Browse Omnistat source code on Github
What is Omnistat?
Omnistat provides a set of utilities to aid cluster administrators or individual application developers to aggregate scale-out system metrics via low-overhead sampling across all hosts in a cluster or, alternatively on a subset of hosts associated with a specific user job. At its core, Omnistat was designed to aid collection of key telemetry from AMD Instinct™ accelerators (on a per-GPU basis). Relevant target metrics include:
GPU utilization (occupancy)
High-bandwidth memory (HBM) usage
GPU power
GPU temperature(s)
GPU clock frequency (Mhz)
GPU memory clock frequency (Mhz)
Inventory information:
ROCm driver version
GPU type
GPU vBIOS version
To enable scalable collection of these metrics, Omnistat provides a python-based Prometheus client that supplies instantaneous metric values on-demand for periodic polling by a companion Prometheus server.
User-mode vs System-level monitoring
Omnistat utilities can be deployed with two primary use-cases in mind that differ based on the end-consumer and whether the user has administrative rights or not. The use cases are denoted as follows:
System-wide monitoring: requires administrative rights and is typically used to monitor all GPU hosts within a given cluster in a 24x7 mode of operation. Use this approach to support system-wide telemetry collection for all user workloads and optionally, provide job-level insights for systems running the SLURM workload manager.
User-mode monitoring: does not require administrative rights and can be run entirely within user-space. This case is typically exercised by end application users running on production SLURM clusters who want to gather telemetry data within a single SLURM job allocation. Frequently, this approach is performed entirely within a command-line
ssh
environment but Omnistat includes support for downloading data after a job for visualization with a dockerized Grafana environment. Alternatively, standalone query utilities can be used to summarize collected metrics at the conclusion of a SLURM job.
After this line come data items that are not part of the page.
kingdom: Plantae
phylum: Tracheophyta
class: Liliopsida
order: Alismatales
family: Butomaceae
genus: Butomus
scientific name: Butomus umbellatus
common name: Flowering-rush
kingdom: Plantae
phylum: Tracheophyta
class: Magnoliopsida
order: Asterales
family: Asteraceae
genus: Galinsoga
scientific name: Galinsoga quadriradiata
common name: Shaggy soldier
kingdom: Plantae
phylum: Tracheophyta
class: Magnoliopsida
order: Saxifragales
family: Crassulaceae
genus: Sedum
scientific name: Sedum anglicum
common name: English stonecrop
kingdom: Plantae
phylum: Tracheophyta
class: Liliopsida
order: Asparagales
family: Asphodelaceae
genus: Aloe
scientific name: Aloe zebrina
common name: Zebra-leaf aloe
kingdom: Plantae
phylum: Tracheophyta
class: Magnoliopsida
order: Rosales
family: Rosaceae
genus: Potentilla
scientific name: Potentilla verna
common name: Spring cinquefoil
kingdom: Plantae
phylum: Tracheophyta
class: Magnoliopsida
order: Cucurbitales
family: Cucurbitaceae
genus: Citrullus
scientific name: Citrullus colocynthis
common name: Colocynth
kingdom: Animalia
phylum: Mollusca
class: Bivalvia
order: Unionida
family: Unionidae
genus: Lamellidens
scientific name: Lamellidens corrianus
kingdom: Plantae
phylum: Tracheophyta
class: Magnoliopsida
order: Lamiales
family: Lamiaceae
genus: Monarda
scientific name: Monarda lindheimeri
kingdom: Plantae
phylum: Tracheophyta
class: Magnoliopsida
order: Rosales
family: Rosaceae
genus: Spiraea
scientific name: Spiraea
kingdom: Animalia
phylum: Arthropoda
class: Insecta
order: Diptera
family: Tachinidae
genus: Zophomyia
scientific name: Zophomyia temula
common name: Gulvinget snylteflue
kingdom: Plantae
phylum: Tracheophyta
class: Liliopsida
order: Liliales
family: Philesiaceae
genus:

To demonstrate the overall data collection architecture employed by Omnistat in these two modes of operation, the following diagrams highlight the data collector layout and life-cycle for both cases.
Software dependencies
The basic minimum dependencies to enable data collection via Omnistat tools in user-mode are as follows:
ROCm (v6.1.0 or newer )
Python dependencies (see top-level requirements.txt)
System administrators wishing to deploy a system-wide GPU monitoring capability with near real-time visualization will also need one or more servers to host two additional services:
Grafana - either local instance or can also leverage cloud-based infrastructure
Prometheus server - used to periodically poll and aggregate data from multiple compute nodes
Resource Manager Integration
Omnistat can be optionally configured to map telemetry tracking to specific job Ids when using the popular SLURM resource manager. This is accomplished via enablement of a Prometheus info metric that tracks node-level job assignments and makes the following metadata available to Prometheus:
job id
username
partition name
number of nodes allocated
batch vs interactive job
Additional details on enabling this integration are discussed in the system-mode Installation section. In addition, job-oriented dashboards leveraging this feature are included in the companion Grafana discussion.